— Begin Records for the task —

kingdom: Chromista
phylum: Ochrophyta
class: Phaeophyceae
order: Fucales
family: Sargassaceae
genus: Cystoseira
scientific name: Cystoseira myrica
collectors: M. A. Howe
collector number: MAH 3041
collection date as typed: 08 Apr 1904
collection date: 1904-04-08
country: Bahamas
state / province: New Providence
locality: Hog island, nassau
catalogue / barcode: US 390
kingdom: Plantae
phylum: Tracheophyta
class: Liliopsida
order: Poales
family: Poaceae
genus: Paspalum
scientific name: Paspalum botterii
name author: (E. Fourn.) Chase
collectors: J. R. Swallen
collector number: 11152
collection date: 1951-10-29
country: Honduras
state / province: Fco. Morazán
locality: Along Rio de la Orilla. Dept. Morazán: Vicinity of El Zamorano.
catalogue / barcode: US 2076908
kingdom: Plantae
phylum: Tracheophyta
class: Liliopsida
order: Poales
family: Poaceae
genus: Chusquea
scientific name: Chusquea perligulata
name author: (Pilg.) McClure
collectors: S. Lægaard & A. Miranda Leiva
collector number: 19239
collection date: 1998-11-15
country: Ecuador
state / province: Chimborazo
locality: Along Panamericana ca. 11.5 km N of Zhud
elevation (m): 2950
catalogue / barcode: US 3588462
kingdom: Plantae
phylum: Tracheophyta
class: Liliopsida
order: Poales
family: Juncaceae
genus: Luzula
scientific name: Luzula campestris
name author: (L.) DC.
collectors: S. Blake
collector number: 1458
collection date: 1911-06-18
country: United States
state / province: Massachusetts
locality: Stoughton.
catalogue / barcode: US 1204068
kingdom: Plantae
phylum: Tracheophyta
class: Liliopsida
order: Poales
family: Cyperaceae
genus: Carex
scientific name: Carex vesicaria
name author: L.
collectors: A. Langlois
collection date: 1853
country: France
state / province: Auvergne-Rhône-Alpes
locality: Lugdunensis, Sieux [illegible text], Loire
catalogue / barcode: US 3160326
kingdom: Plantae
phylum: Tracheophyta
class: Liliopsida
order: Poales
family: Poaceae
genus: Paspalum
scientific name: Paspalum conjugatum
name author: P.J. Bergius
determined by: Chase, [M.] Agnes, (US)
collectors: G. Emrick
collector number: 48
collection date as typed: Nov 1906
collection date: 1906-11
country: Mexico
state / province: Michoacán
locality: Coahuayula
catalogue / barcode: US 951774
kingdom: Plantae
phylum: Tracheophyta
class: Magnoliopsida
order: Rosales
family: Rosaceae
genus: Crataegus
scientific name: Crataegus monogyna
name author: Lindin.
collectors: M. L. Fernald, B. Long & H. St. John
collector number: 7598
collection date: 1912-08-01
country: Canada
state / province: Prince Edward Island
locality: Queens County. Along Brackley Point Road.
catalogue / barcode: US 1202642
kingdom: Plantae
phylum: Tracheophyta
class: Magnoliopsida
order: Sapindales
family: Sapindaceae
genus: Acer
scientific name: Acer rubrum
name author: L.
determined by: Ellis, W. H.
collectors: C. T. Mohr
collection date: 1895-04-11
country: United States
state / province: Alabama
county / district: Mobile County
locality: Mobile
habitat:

— End Records for the task —

Directions for this task: Please rewrite the stretch of the listing from the start through the line containing "locality: Hog island, nassau", switching "collectors" to "collected by" and keeping everything else the same.

Task solution:
kingdom: Chromista
phylum: Ochrophyta
class: Phaeophyceae
order: Fucales
family: Sargassaceae
genus: Cystoseira
scientific name: Cystoseira myrica
collected by: M. A. Howe
collector number: MAH 3041
collection date as typed: 08 Apr 1904
collection date: 1904-04-08
country: Bahamas
state / province: New Providence
locality: Hog island, nassau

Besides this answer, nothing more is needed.